Furthermore, recent animal studies have shown that RJ has weak estrogenic effects and prevents osteoporosis in ovariectomized rats. Like osteoporosis periodontal diseases are characteristically accompanied by bone resorption, and the positive association between osteoporosis and periodontitis has been suggested.The studies of RJ against a wide variety of microorganisms all over the world show strong antimicrobial activity. However, none of the investigations were related to periodontal bacteria (e.g., Aa, Pi, Pg, and Fn strains) and thus the present investigation is unique wherein MIC microdilution method and MBC are used for determining antimicrobial activity of RJ against the same.

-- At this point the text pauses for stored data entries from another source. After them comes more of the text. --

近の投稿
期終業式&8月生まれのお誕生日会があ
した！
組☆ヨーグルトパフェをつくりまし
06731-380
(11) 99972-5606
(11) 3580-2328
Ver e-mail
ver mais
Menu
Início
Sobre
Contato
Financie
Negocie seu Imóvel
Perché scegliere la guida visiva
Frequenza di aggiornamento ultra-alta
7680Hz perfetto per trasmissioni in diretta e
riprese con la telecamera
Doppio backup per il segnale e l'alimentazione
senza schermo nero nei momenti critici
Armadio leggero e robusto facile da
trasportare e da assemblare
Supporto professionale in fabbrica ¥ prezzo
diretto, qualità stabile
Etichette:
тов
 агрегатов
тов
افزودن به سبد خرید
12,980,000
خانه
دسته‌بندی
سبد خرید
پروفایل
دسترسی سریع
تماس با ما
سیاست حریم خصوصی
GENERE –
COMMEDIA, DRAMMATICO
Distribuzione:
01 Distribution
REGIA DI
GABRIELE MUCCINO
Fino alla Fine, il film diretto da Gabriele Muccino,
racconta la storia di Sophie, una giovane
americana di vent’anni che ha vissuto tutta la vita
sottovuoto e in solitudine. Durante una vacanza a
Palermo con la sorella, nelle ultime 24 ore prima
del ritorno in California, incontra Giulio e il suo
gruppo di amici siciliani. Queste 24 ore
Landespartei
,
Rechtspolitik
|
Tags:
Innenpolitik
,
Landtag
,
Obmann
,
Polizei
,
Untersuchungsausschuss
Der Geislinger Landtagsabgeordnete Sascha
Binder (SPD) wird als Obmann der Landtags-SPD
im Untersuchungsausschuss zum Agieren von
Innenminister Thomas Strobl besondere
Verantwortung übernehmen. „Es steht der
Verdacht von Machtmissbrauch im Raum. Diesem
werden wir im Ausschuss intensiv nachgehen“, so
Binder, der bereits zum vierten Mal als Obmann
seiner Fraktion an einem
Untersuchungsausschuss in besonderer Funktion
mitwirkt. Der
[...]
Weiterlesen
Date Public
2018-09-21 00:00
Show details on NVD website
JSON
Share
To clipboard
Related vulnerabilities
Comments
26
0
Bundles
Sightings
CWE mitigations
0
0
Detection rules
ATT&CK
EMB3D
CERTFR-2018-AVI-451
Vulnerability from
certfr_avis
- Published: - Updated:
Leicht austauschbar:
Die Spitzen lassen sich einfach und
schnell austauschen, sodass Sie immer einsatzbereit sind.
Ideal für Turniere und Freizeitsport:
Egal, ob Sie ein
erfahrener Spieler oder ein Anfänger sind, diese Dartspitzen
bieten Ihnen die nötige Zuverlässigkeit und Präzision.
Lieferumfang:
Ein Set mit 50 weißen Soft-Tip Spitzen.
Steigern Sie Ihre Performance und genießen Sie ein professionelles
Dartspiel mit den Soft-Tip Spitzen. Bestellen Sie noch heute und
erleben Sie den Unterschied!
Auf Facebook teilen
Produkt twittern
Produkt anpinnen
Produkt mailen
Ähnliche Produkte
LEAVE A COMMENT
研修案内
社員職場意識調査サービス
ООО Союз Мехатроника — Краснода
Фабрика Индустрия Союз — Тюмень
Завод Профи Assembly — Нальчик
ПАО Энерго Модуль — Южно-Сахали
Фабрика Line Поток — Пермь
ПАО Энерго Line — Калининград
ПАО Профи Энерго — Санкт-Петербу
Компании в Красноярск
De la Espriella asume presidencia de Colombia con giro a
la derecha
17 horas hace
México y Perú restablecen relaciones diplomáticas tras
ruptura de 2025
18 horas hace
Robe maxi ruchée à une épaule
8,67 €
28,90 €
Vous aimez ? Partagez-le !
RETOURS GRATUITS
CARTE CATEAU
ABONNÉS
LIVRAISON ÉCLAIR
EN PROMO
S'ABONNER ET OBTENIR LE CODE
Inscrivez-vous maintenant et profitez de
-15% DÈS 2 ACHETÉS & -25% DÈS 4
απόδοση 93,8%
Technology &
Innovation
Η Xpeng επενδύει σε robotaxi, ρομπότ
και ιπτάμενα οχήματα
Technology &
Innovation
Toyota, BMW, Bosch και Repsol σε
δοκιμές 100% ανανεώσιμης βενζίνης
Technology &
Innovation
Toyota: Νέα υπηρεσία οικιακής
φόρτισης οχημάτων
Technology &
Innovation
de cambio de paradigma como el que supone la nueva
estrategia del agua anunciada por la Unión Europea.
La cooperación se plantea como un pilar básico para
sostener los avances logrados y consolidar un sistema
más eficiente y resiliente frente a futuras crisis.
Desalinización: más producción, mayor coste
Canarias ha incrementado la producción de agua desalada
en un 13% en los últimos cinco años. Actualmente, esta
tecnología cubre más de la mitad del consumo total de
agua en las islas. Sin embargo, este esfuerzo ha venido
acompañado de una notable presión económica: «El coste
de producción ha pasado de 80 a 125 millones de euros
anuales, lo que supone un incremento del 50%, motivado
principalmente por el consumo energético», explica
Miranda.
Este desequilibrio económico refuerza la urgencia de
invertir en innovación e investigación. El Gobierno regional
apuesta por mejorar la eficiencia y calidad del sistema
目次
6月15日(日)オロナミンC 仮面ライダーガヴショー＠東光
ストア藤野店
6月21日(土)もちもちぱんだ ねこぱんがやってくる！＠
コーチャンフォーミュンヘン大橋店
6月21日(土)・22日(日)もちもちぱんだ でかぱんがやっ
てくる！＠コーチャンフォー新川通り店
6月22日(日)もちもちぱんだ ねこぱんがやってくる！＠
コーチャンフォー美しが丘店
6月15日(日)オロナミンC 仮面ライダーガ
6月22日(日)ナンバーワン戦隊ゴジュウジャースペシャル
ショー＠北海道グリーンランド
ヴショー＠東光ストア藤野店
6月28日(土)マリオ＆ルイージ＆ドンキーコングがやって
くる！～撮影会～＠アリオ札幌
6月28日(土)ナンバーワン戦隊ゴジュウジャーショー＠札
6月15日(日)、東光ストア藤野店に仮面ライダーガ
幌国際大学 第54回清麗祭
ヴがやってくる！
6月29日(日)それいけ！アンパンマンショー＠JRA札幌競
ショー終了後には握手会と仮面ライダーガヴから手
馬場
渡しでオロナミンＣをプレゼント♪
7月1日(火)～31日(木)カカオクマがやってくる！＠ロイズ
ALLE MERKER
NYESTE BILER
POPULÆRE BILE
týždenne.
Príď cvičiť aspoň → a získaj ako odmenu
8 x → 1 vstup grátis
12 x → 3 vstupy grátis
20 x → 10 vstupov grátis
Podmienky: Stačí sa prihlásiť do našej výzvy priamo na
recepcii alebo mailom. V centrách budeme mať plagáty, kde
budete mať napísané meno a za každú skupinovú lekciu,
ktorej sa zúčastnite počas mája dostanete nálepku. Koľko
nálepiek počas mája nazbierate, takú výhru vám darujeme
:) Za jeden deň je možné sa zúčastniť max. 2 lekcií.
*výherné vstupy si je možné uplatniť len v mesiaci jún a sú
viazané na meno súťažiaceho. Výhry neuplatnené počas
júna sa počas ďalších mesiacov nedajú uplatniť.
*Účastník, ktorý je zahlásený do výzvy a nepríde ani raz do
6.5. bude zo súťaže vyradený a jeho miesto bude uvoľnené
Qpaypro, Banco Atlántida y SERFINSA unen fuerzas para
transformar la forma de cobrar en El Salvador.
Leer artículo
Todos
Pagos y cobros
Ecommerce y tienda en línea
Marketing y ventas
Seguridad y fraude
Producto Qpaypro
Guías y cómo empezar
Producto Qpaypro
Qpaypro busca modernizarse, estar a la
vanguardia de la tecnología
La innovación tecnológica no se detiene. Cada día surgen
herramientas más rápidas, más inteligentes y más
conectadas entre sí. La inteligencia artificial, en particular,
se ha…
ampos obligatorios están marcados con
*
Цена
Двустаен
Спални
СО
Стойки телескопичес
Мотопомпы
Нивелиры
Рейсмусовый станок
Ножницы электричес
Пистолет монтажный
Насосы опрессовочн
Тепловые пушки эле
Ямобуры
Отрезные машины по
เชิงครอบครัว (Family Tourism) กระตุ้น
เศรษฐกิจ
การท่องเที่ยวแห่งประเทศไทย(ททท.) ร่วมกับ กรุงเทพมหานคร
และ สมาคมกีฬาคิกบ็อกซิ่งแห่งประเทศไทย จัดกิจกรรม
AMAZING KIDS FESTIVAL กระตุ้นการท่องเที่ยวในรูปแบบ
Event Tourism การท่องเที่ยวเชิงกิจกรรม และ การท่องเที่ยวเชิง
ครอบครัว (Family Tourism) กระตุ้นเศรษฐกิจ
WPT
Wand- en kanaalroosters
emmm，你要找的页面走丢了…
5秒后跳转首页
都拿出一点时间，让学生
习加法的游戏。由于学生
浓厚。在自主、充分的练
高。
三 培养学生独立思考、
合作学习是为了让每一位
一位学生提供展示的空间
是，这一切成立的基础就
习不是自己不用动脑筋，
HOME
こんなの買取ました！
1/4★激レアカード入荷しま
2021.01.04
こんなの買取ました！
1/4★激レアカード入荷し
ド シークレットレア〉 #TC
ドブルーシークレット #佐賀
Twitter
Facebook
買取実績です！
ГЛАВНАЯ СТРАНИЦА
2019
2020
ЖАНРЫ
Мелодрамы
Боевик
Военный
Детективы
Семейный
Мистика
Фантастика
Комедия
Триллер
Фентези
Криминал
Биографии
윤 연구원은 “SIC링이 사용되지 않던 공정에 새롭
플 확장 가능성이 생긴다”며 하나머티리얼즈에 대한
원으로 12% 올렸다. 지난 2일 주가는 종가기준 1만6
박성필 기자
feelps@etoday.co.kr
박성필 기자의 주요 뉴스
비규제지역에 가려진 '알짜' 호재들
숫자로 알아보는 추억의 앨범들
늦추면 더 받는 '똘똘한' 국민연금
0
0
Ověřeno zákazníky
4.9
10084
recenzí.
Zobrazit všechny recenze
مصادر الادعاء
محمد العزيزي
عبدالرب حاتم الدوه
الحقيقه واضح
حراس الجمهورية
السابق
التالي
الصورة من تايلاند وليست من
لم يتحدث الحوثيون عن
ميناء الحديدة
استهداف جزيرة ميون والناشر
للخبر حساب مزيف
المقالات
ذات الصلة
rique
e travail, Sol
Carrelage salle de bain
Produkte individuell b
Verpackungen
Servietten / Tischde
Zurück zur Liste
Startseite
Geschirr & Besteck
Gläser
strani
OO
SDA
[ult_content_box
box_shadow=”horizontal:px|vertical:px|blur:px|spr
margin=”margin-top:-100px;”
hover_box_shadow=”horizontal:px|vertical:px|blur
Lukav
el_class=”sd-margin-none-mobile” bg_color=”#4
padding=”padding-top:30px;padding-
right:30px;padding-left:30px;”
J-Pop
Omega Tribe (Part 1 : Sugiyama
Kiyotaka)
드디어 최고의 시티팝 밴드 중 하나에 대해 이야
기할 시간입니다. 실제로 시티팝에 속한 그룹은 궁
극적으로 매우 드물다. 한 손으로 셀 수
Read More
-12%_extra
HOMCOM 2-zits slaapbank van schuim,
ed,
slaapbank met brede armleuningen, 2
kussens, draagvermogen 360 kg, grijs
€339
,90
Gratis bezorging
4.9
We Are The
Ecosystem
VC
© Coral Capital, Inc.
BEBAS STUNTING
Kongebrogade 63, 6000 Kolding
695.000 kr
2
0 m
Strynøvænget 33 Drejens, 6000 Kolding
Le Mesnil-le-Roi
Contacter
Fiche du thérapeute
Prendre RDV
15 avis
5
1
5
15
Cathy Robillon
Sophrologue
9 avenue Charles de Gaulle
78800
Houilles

MIC and MBC are significant diagnostic aids in confirming the resistance of microbes to antibacterial drugs and also to monitor the efficacy of newer antimicrobials. Bacterial species express varying MICs and MBCs with different antimicrobials. Sensitive strains will have relatively lower values in comparison with resistant strains.

The protein " Royalisin " found in royal jelly has potent in vitro antibacterial activity against gram-positive bacteria, but not against gram-negative bacteria. Hydroxydecanoic acid has in vitro bacteriostatic activity against Streptococcus aureus and Escherichia coli . These antibacterial components are believed to modestly enhance host defenses in honeybees. Additive or synergistic effects have been demonstrated in vitro with starch and honey.